The proprietors in their reply maintained, that on no public road in the United States was the fare so low as on this; that in the New England states it was from seven to eight cents a mile, and west and south of Philadelphia from eight to ten; that before the opposition line came on between Canandaigua and Buffalo in 1820, the fare on that route was seven cents a mile; it was then reduced to two cents, and when the opposition hauled off, it was raised to five cents.
This was the only regular and established line of stages which had been maintained from the day when the route consisted only of an Indian path, to its present improved state. It was still difficult to keep up that part of the route between Canandaigua and Buffalo, the passengers for three years past not averaging more than three a day each way, and that a line of post coaches would not have been attempted there at all but for the assistance afforded by the eastern proprietors in order to connect and complete the entire line.
The western section did not pay the daily expenses of maintaining it; that owing to increased travel during the past two years in boats of the middle section of the Erie canal, and from other causes, there had been a large number of passengers in stages between Albany and Utica, while between Utica and Canandaigua there had been less than four a day each way, and the Cherry Valley line "had been reduced to a mere skeleton."

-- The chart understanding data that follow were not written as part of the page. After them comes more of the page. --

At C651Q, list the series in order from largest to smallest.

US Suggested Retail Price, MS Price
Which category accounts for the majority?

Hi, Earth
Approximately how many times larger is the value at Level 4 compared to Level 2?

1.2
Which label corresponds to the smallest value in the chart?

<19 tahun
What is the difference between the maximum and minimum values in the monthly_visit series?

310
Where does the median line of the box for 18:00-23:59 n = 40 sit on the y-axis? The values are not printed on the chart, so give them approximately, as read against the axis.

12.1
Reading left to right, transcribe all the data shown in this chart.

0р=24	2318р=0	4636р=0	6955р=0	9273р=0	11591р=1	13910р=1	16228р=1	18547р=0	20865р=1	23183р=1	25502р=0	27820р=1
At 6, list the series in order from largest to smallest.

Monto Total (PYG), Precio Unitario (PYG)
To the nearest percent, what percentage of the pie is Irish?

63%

The whole number of of passengers between Albany and Utica in two daily stages, do not average six passengers in a stage each way; between Utica and Canandaigua less four each way in a daily stage; and between Canandaigua and Buffalo less than three each way, and the mail was carried as low as in any other part of the United States, and much lower than in most parts of it. About four hundred horses and a proportionate number of post coaches, were employed by this line, as the canal took a majority of the passengers in the summer west of Utica, the whole receipts very little exceeded the expenses. Without the mail, they would be unable to keep up the entire line, with new oppositions every year chopping in upon the most productive parts of the route. As to the exorbitant charges at houses of entertainment, they say that at Utica and all places west, the charges for meals was 37 1/2 cents, and 12 1/2 cents for lodging.